-- START OF Supplied passage --

When I was quite young I was "going to be a writer someday." Everyone praised my command of written English. I did wonderfully in any classes requiring its use, and could pass essay-question exams by writing paragraphs that were beautifully expressed even if they had almost no actual information in them.
I skated on that "gonna be a writer" pond for years. I attended a poetry workshop weekend where a well-known poet praised my work, and I kept skating, warm in the glow of affirmation. All I really did was keep reading.
But worms were starting to eat that apple which had always nourished me well. There were the books I considered perfect, because every word felt right. But more and more I couldn't get through two pages without painfully noticing how often I felt the author had chosen words badly. I couldn't get past that to just enjoy the story. This was happening with some highly-renowned authors I'd grown up on and had revered all my reading life.
I'd always lived with the fear that I was an excellent critic but had nothing original to create myself. I was convinced I could never write dialogue. If I didn't have much to say, how could my characters?
Finally I got to the point where it was put up or shut up. If I thought I knew better than, say, Asimov on how to write a good story, I'd better stop somedaying about it and try.
Fortunately a very painful life event gave me the fuel of fury and the exquisite revenge of being able to do on virtual paper what really ought not to be done for real. Within not too long, in the scheme of things, my stories began to be accepted by webzines and some strangers, who had no obligation or need by courtesy to say nice things about my stuff, really liked them. I had become, in the early flowering of my not-entirely mature years, an author. Heady drug.
Encouraging others is rare. Thank you.

-- END OF Supplied passage --
-- START OF Recorded information --

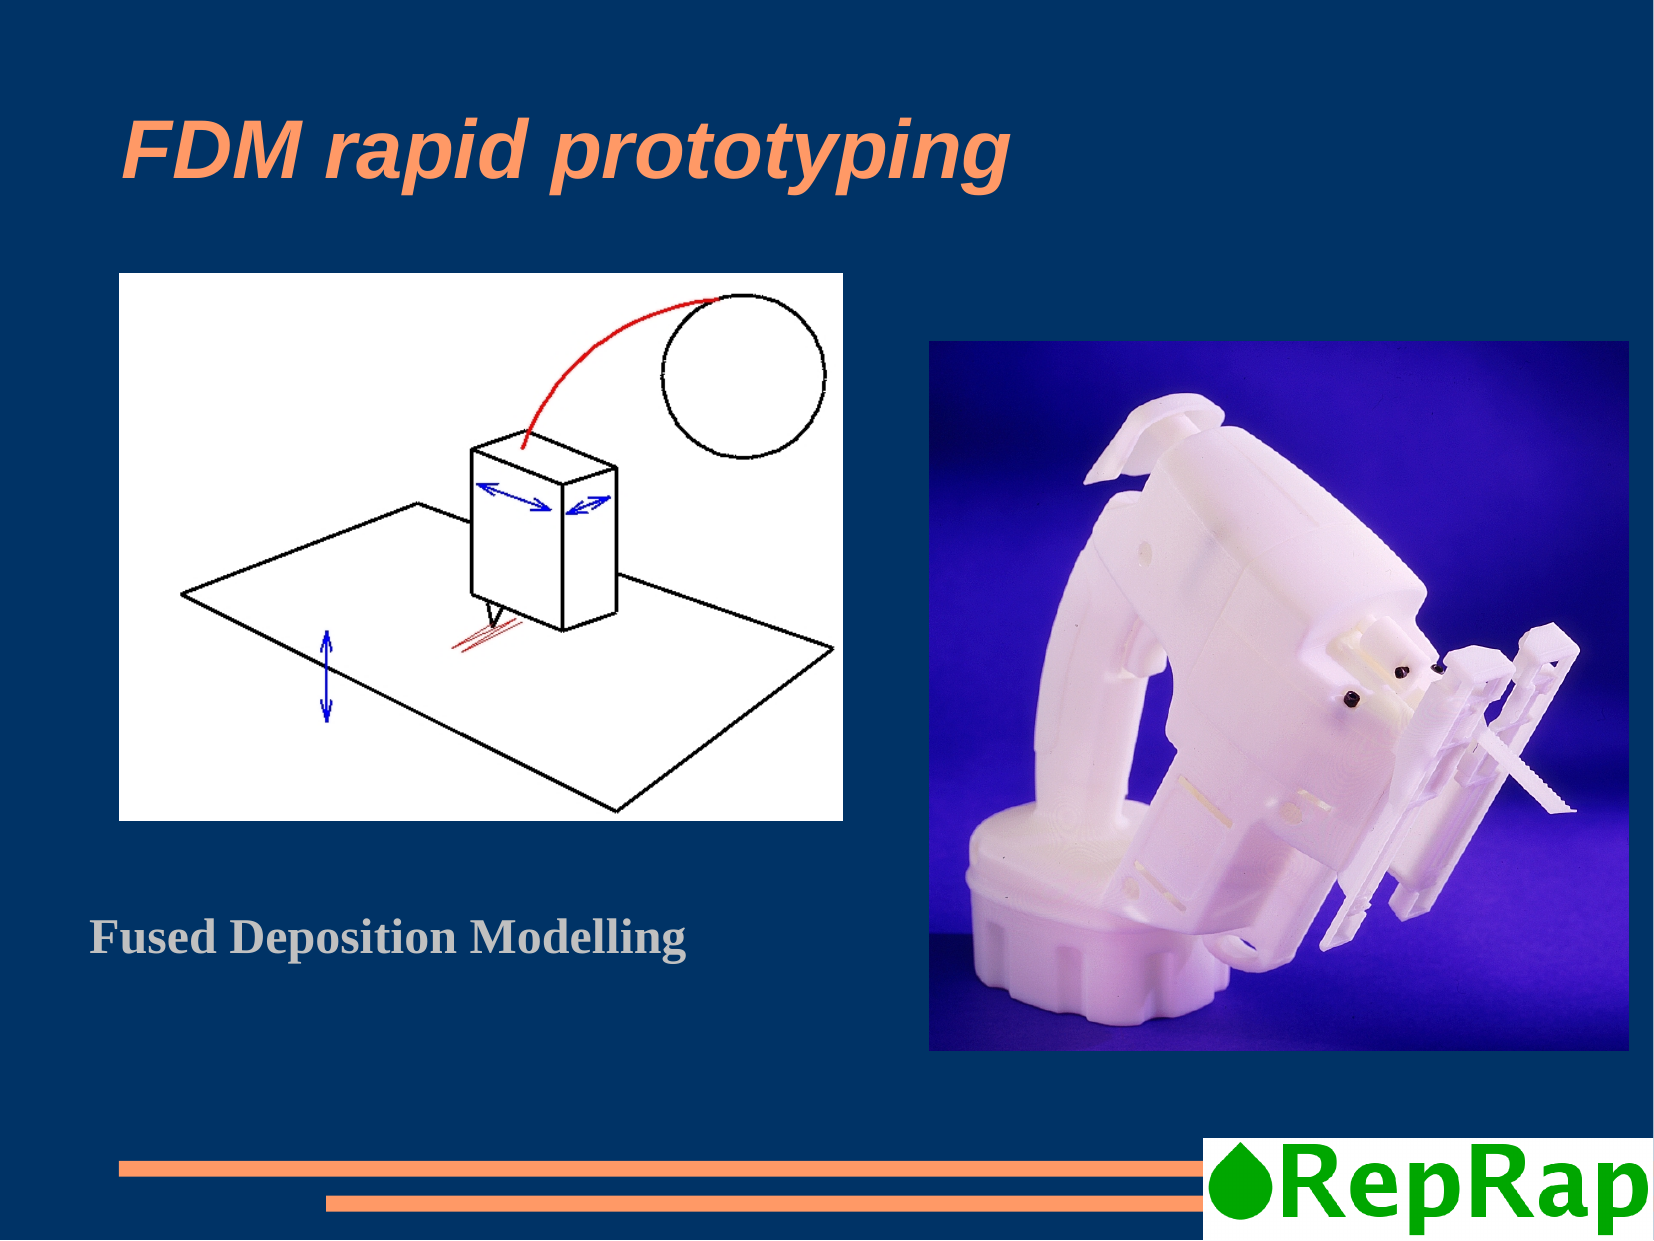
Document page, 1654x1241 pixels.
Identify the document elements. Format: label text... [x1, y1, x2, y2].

-- END OF Recorded information --

Reproduce word for word the part of the essay about becoming a writer that opens with the words containing "I'd always lived" and closes with "it and try.". Draw only on the essay about becoming a writer, not on the listing.

I'd always lived with the fear that I was an excellent critic but had nothing original to create myself. I was convinced I could never write dialogue. If I didn't have much to say, how could my characters?
Finally I got to the point where it was put up or shut up. If I thought I knew better than, say, Asimov on how to write a good story, I'd better stop somedaying about it and try.